The silver affects the 'saturation field' - the field required to flip the internal magnetic state stored in the material to the reverse state - the smaller the saturation field, the more sensitive the device.
"The saturation field is often determined by the amount of stress in the film - atoms under stress due to the pull of bonds with neighbouring atoms are more resistant to changing their magnetic orientation," said NIST.
Atoms at the boundaries between metal grains tend to be more stressed, so films with a lot of fine grains tend to have more internal stress than coarser grained films.
According to NIST, stress also increases as the film is made thicker, "which is unfortunate because thick films are often required for high magnetisation applications".
Periodically adding a layer of a metal with a different lattice spacing appears to lower magnetic film stress, although the mechanism isn't completely understood.
Scientist William Egelhoff speculates that the intervening layers disrupt the magnetic film growth and induce the creation of new grains that grow to be larger than they do in the monolithic films.

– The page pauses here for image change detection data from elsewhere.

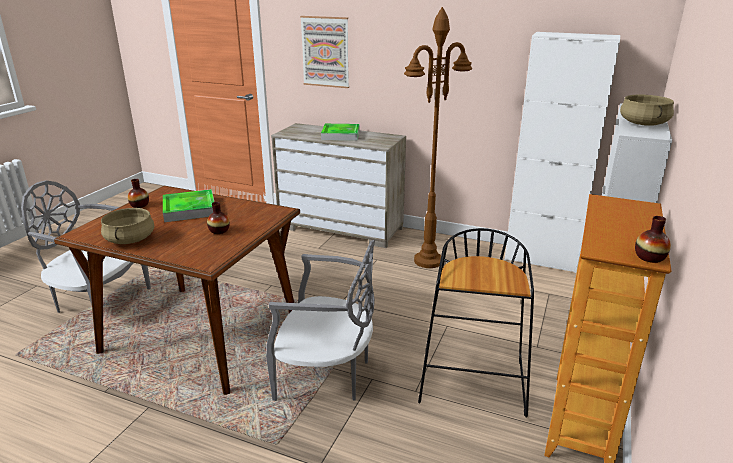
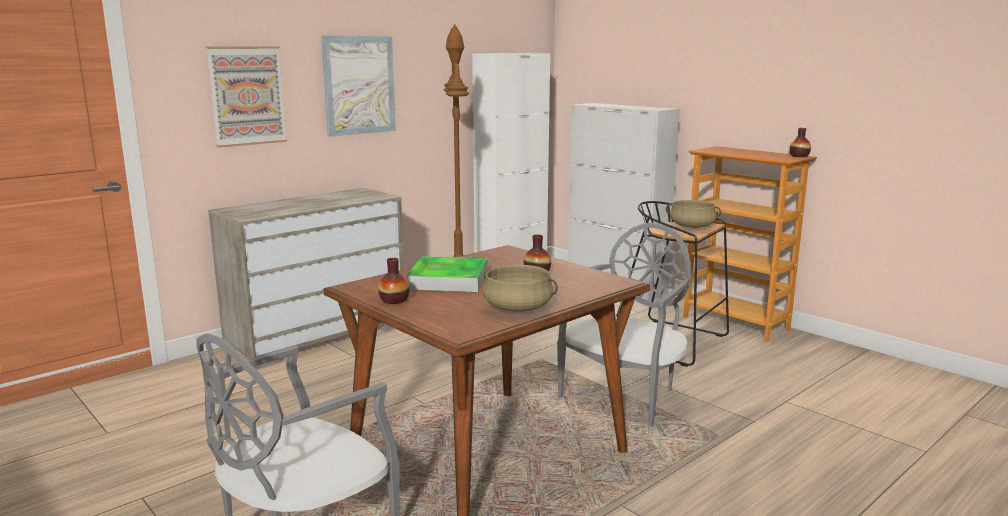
camera: 65 degrees left, 10 degrees down
(340, 135) = (311, 202): tray -> none
(411, 52) = (359, 85): none -> picture
(643, 124) = (636, 107): beige cooking pot -> beige cooking pot (692, 227)

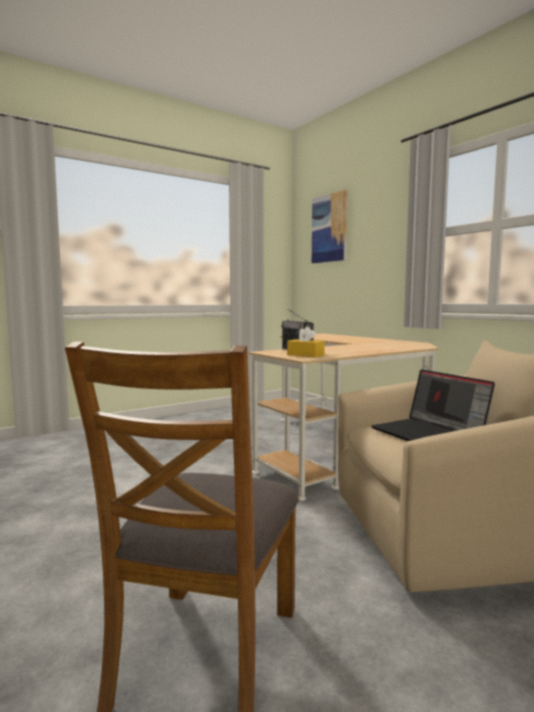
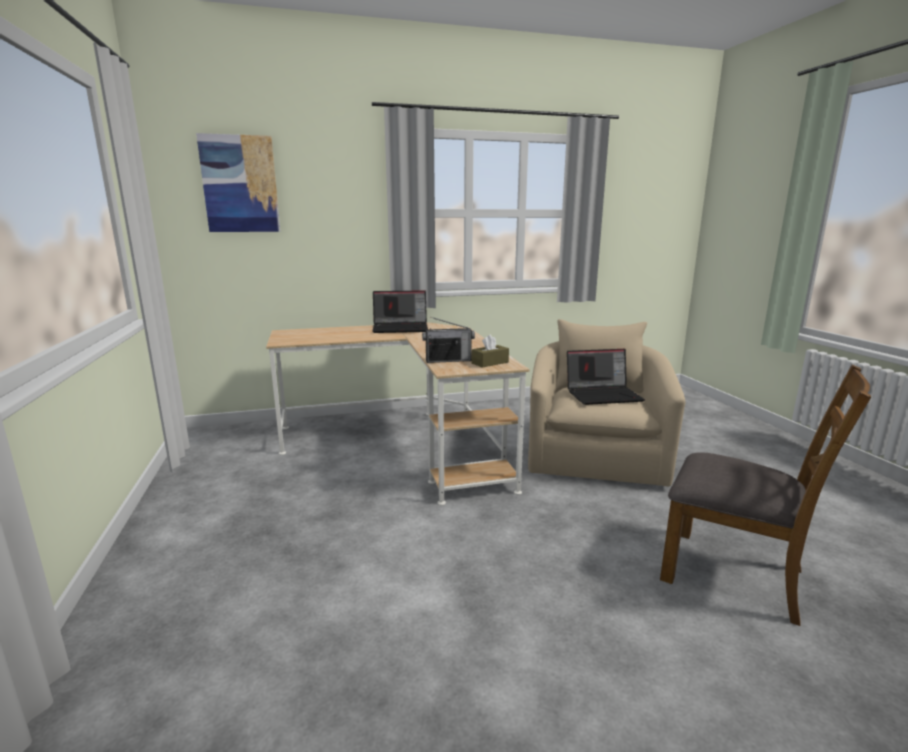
camera: 70 degrees left, 10 degrees up
(305, 355) = (490, 363): yellow tissue box -> brown tissue box
(386, 341) = (401, 328): none -> laptop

Films with 100nm layers of a nickel-iron-copper-molybdenum magnetic alloy interleaved with 5nm silver layers have tensile stresses 200 times less than those in a monolithic film of equivalent thickness, and a saturation field less by a factor of 400.
"The work has particular application in the design of flux concentrators," said NIST.
Sections of a continuous 400nm-thick magnetic film of a nickel-iron-copper-molybdenum alloy (below) and a film of the same alloy layered with silver every 100nm (above).
By relieving strain in the film, the silver layers promote the growth of notably larger crystal grains in the layered material as compared to the monolithic film (several are highlighted).
Electron diffraction patterns (inset) indicate that the material with larger crystal grains display sharper, more discrete scattering patterns.